吴有匪嘴角染上一丝淡笑,“不是我不帮你,就算把整个元术镇翻个儿,你也不会到底一点福寿糕。”

    全镇的人都知道,吴军阀最恨大烟祸国。

    被外国人称作是东亚病夫,也是他的一块心病。

    当初刚来元术镇,正是大烟盛行的时候。

    福建虽有林则徐禁言,可元术镇这种只图享乐。

    被称小上海的地方,烟馆可是不少。

    吴军阀一来,第一件事就派人把烟馆都烧了。

    谁敢带一丁点鸦骗进元术镇,一律全都强行被逼吞鸦骗。

    鸦骗这东西抽起来是舒服,吞了就必死无疑。

    “啊……好难受,我……我要回涴城。”刘闯受大烟折磨,完全泯灭了雄心壮志。

    满脑子都是在涴城烟馆,抽鸦骗时快哉惬意的画面。

    “把他捆了,随我进吴府。”

    吴有匪一脚踹开刘闯,上了马背,轻蔑的一低头,“城门口人多,吴府丢不起人”

    小队长一声训斥,“都愣著作甚,快拿绳子捆了。
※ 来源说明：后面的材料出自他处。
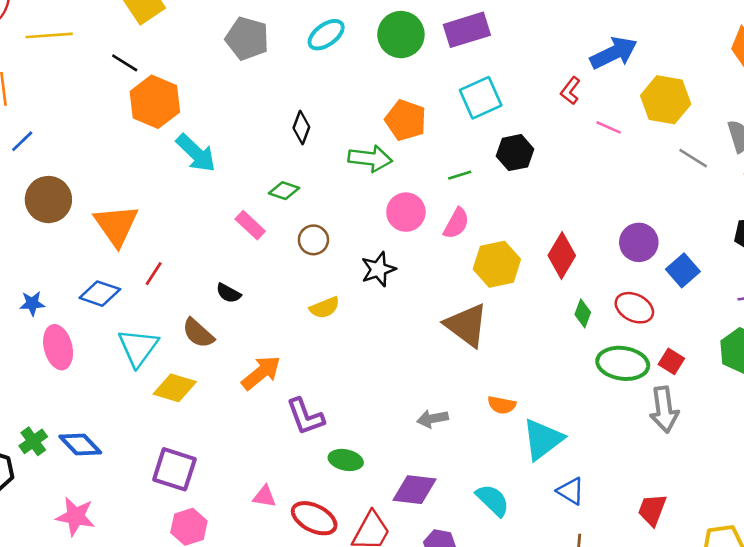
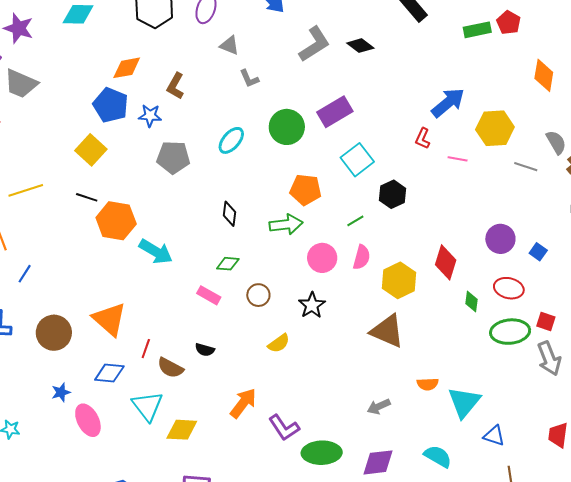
brown circle: (48, 200) -> (54, 333), moved
blue square: (683, 270) -> (538, 252), size x0.7
brown semicircle: (198, 333) -> (170, 368), moved
green ellipse: (346, 460) -> (322, 453), size x1.5

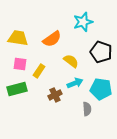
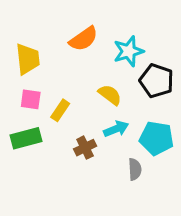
cyan star: (83, 22) -> (129, 51), moved
yellow trapezoid: (18, 38) -> (28, 59), turned 75
orange semicircle: (52, 39) -> (84, 39), moved

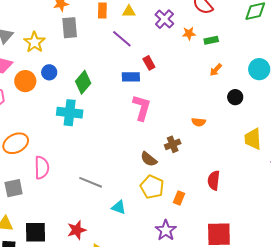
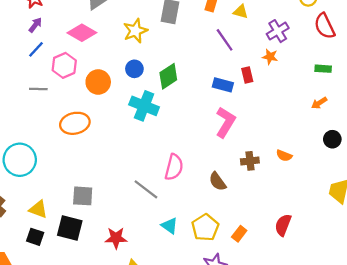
orange star: (189, 33) -> (270, 57), moved
yellow star: (34, 42) -> (135, 31), moved
blue circle: (49, 72) -> (134, 69), moved
orange circle: (25, 81) -> (98, 82), moved
brown cross: (173, 144) -> (250, 161), moved
pink semicircle: (42, 168) -> (174, 167), moved
yellow pentagon: (152, 187) -> (205, 228), moved
gray square: (14, 188) -> (83, 196), moved

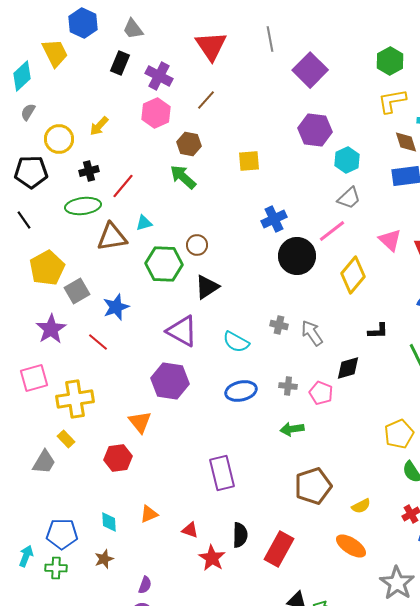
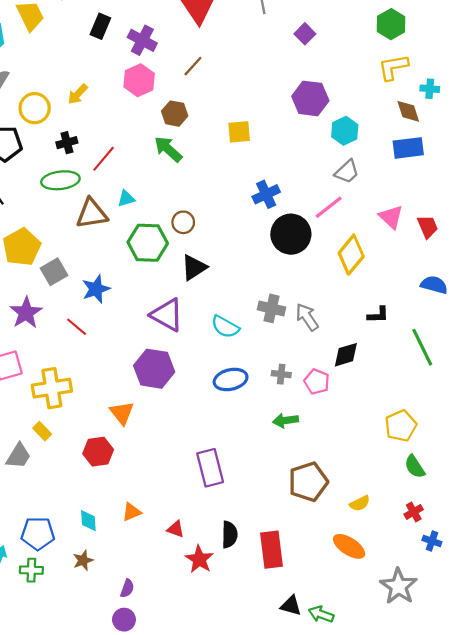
purple square: (310, 70) -> (305, 34), size x0.6
gray cross: (279, 325) -> (272, 308), size x1.4
red rectangle: (279, 549) -> (272, 550), turned -36

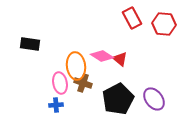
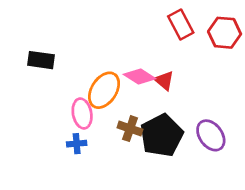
orange ellipse: (76, 66) -> (104, 90), turned 40
brown cross: (83, 83) -> (130, 129), moved

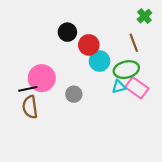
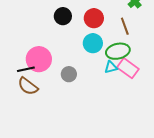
red circle: (89, 45) -> (94, 18), moved
brown semicircle: (30, 107) -> (28, 86), turned -45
”

    其他几人脸上取了麻绳,把在地上抽搐不已的刘闯捆了。

    找了几个还未轮值,在一旁休息的。

    帮忙把刘闯,送去吴府。

    吴有匪有快马,很快就到了府门前。

    看门的府兵,一眼就认出他,“少帅回来了,我这就去禀报大帅。”

    说完,便跑着去报信。

    正赶上吴军阀的贴身随从,阿四出门办事。

    “您终于回来了,大帅知道了铁定高兴。”阿四让人,帮吴有匪把马牵了。

    也不管自己手头的事,一路护送吴有匪进门。

    吴有匪踏门而入,“父帅身体可好?”

    “好着呢,不过少帅您,怎么看着瘦了许多?”阿四身份卑微,弯腰驼背的跟着吴有匪。

    吴有匪展颜一笑,看了一会儿阿四。

    阿四被他看得不自在了,“少帅,怎么了?”

    “多管闲事。”吴有匪笑道。

    阿四自知多嘴,“是阿四话多了。”

    按吴府规矩,远行归来。

    进府不能先入自己的住处,得先去给吴军阀请安。

    吴军阀在会客厅,和金军阀商讨两家联姻的事。

    除了吴采采外,府中重要人等皆在。

    毕竟她是当事人,又是女儿家。

    按照旧社会的规矩,是不能参与其中的。

    诸人是先得了看门的报信,随后吴有匪便来了。

    “有匪拜见父帅,诶?怎么金叔叔也在。”吴有匪看到金军阀,一脸的惊讶。

    金军阀见到吴有匪,也是觉得奇怪,“少帅多日不归,回来怎的是这副狼狈样子。”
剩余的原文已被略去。